- Opening Delimiter -
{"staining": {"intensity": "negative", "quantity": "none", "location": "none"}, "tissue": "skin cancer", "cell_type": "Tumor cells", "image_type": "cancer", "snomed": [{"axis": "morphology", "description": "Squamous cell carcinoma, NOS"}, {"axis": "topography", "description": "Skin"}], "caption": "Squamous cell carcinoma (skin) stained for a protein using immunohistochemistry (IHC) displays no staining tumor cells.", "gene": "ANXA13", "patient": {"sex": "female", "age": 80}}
- Closing Delimiter -
- Opening Delimiter -
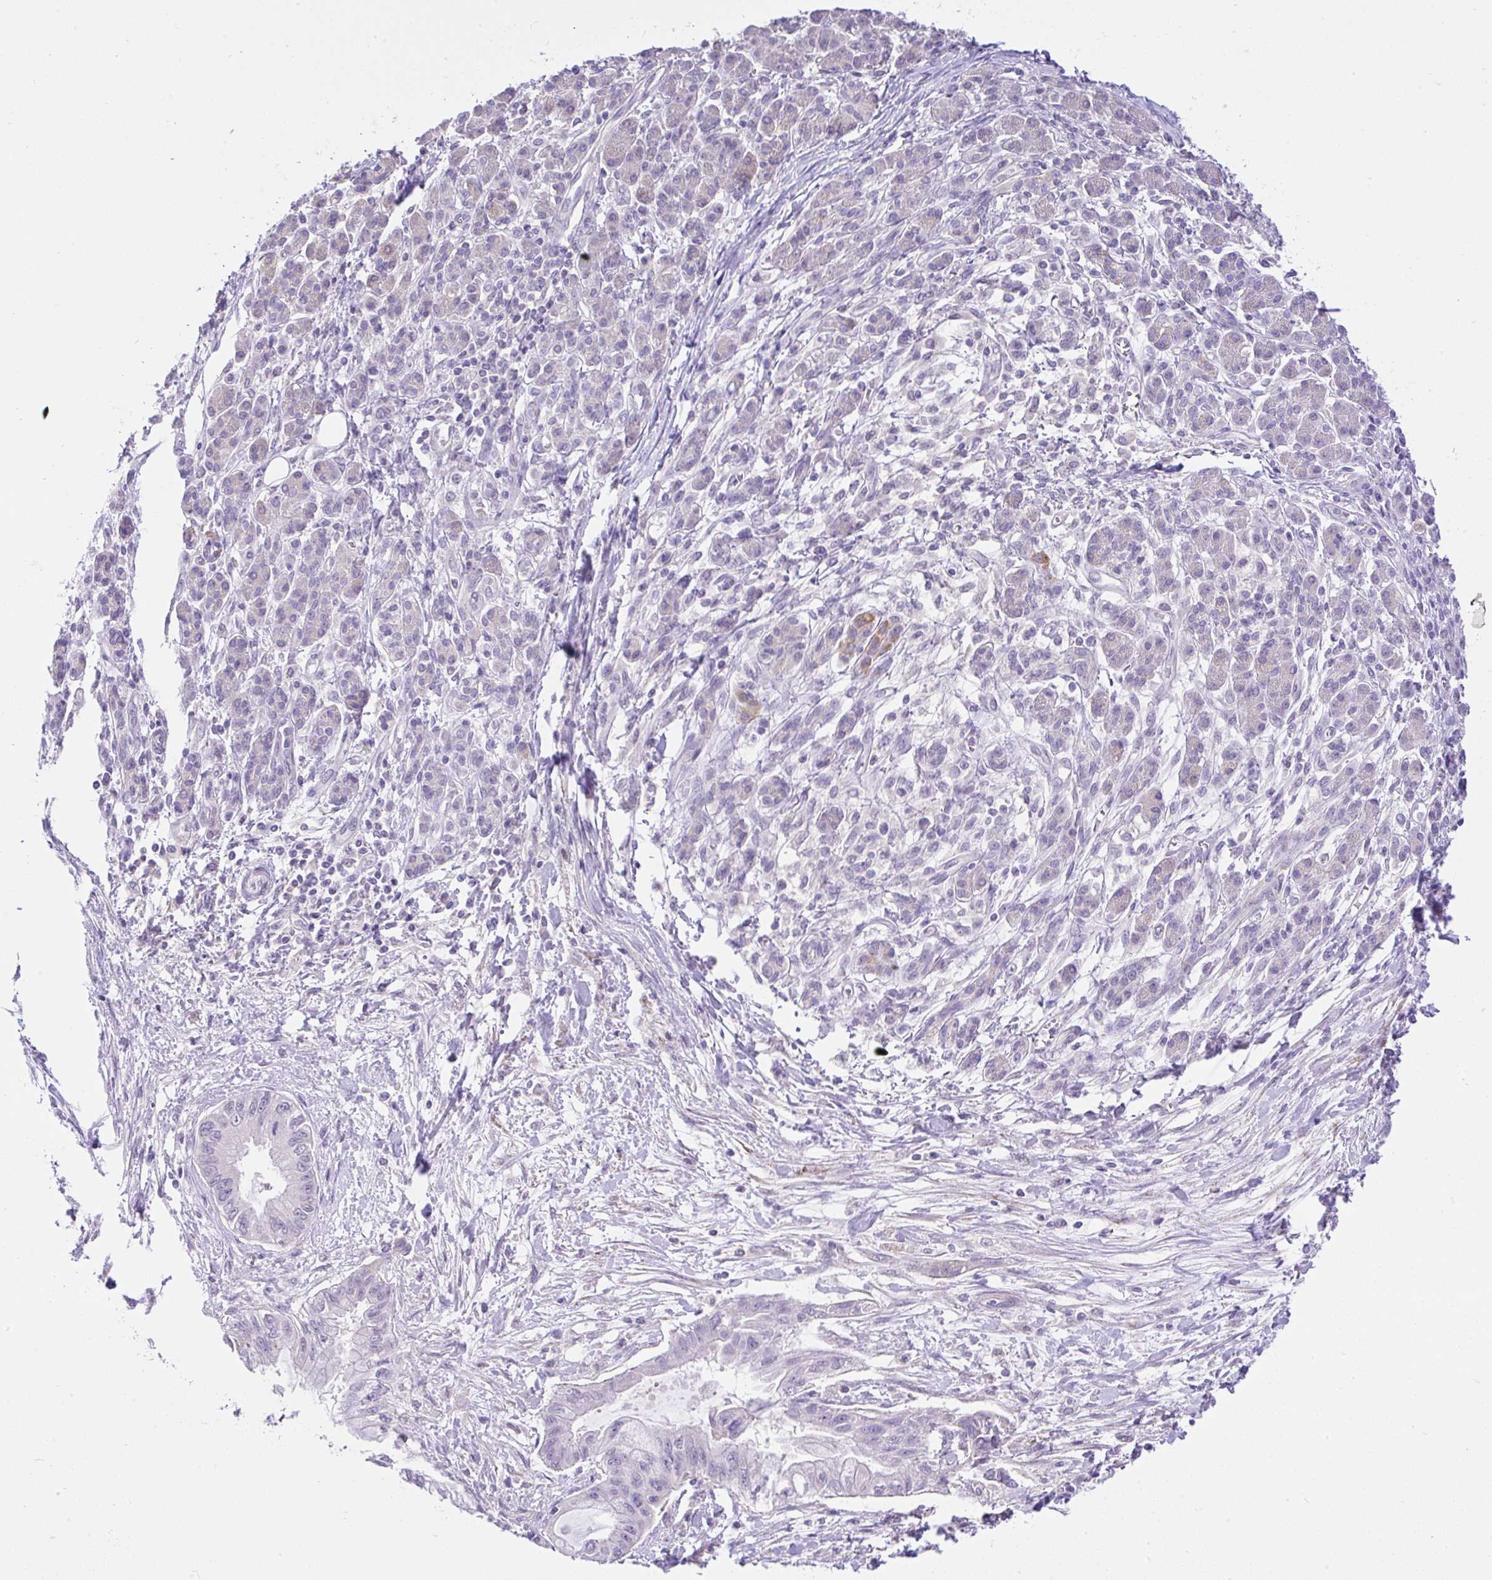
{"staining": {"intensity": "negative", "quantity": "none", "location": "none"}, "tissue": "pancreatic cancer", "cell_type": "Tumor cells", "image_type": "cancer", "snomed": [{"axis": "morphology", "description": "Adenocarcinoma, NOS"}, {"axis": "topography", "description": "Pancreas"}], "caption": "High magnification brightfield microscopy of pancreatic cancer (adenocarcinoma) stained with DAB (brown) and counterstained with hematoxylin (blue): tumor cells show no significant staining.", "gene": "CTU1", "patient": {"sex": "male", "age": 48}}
- Closing Delimiter -
- Opening Delimiter -
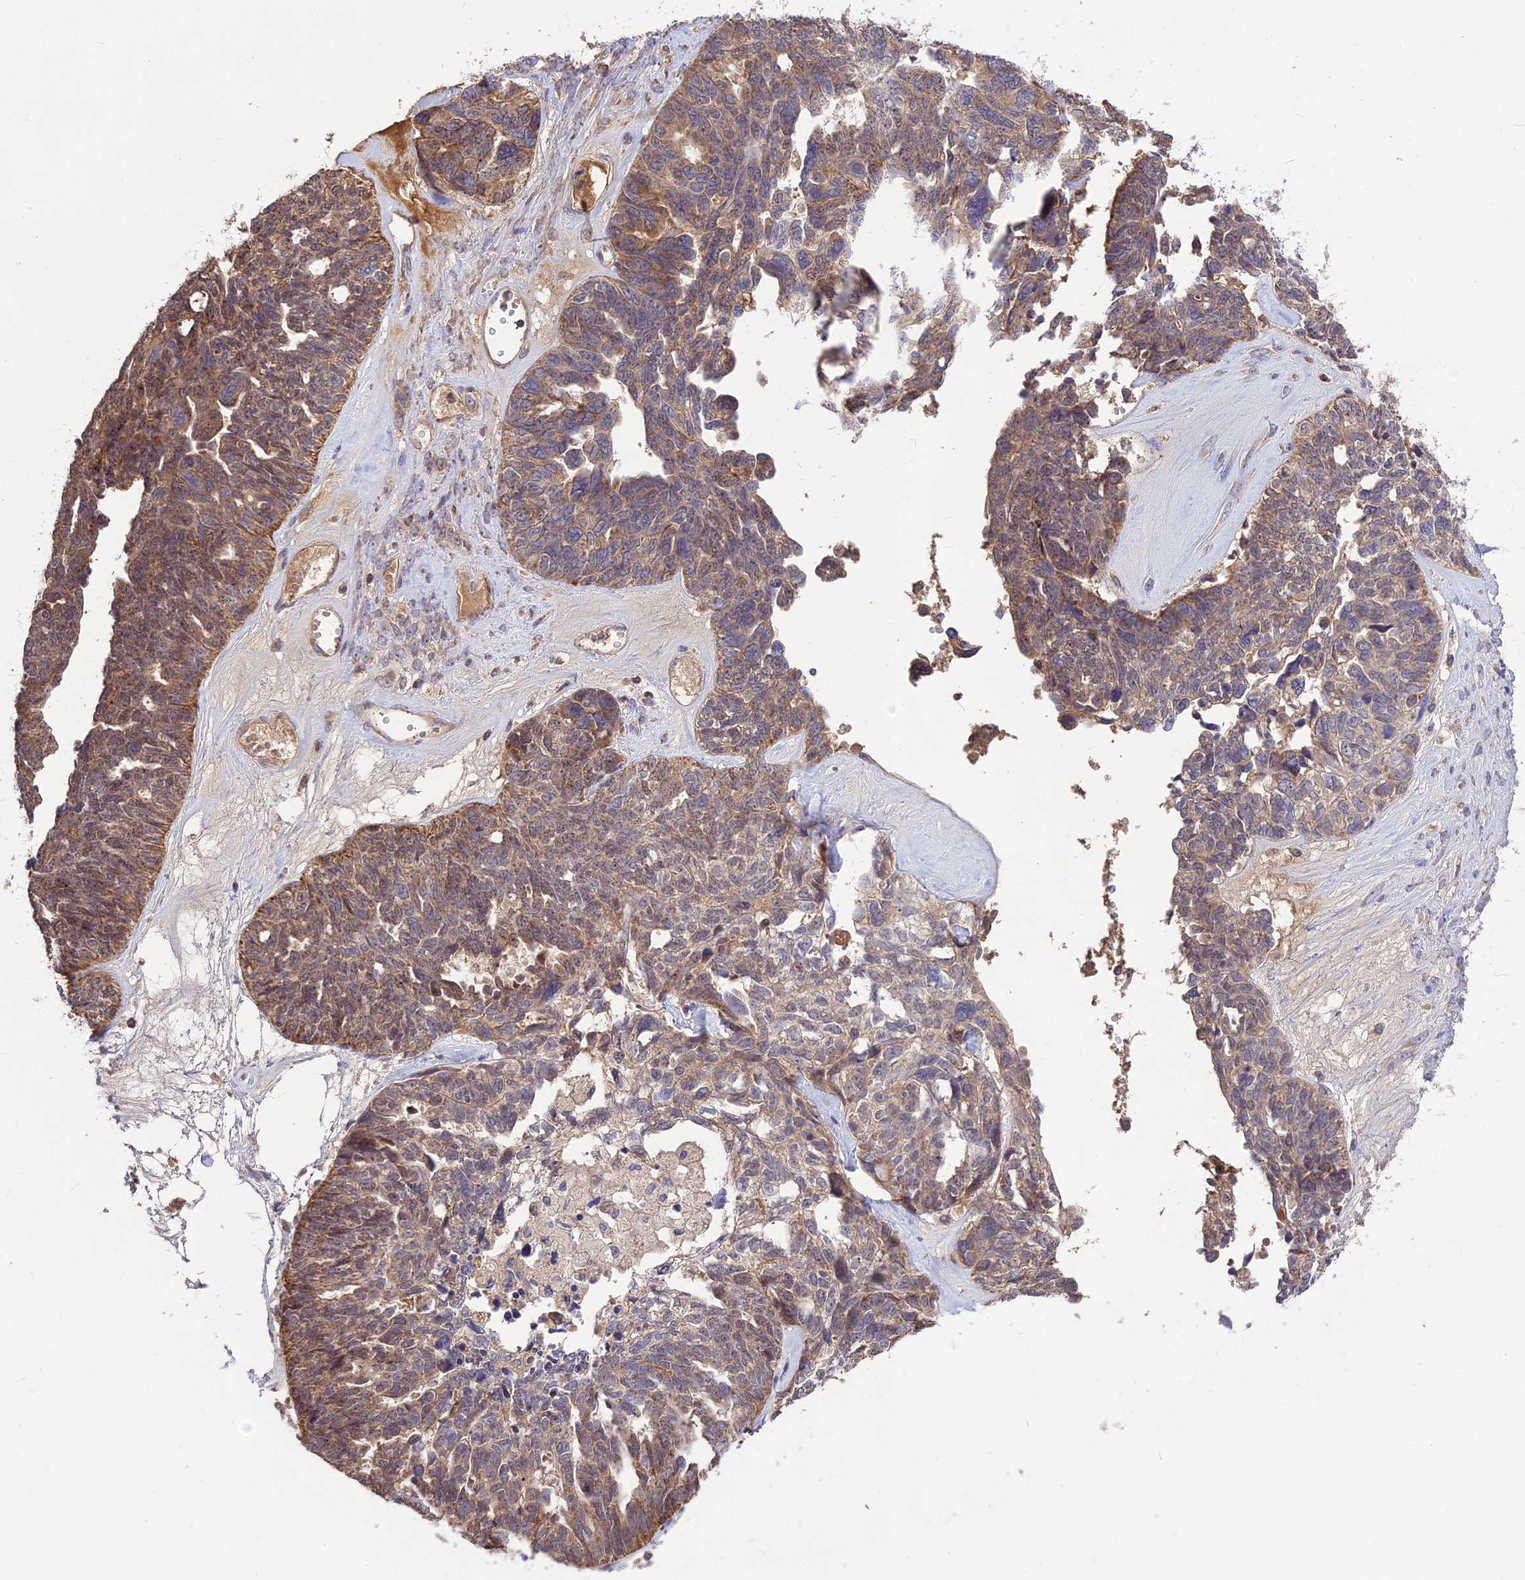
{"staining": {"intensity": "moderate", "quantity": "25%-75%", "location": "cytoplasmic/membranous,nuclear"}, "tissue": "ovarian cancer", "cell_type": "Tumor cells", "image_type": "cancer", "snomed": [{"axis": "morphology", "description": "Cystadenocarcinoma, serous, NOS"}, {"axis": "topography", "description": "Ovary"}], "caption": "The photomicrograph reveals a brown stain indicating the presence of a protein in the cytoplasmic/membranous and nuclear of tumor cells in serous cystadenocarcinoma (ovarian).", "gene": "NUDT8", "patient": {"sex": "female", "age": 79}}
- Closing Delimiter -
● Work order
Please list every line of the records that contains "stained".

● The answer
{"staining": {"intensity": "negative", "quantity": "none", "location": "none"}, "tissue": "skin cancer", "cell_type": "Tumor cells", "image_type": "cancer", "snomed": [{"axis": "morphology", "description": "Squamous cell carcinoma, NOS"}, {"axis": "topography", "description": "Skin"}], "caption": "Squamous cell carcinoma (skin) stained for a protein using immunohistochemistry (IHC) displays no staining tumor cells.", "gene": "ANXA13", "patient": {"sex": "female", "age": 80}}
{"staining": {"intensity": "negative", "quantity": "none", "location": "none"}, "tissue": "pancreatic cancer", "cell_type": "Tumor cells", "image_type": "cancer", "snomed": [{"axis": "morphology", "description": "Adenocarcinoma, NOS"}, {"axis": "topography", "description": "Pancreas"}], "caption": "High magnification brightfield microscopy of pancreatic cancer (adenocarcinoma) stained with DAB (brown) and counterstained with hematoxylin (blue): tumor cells show no significant staining.", "gene": "CTU1", "patient": {"sex": "male", "age": 48}}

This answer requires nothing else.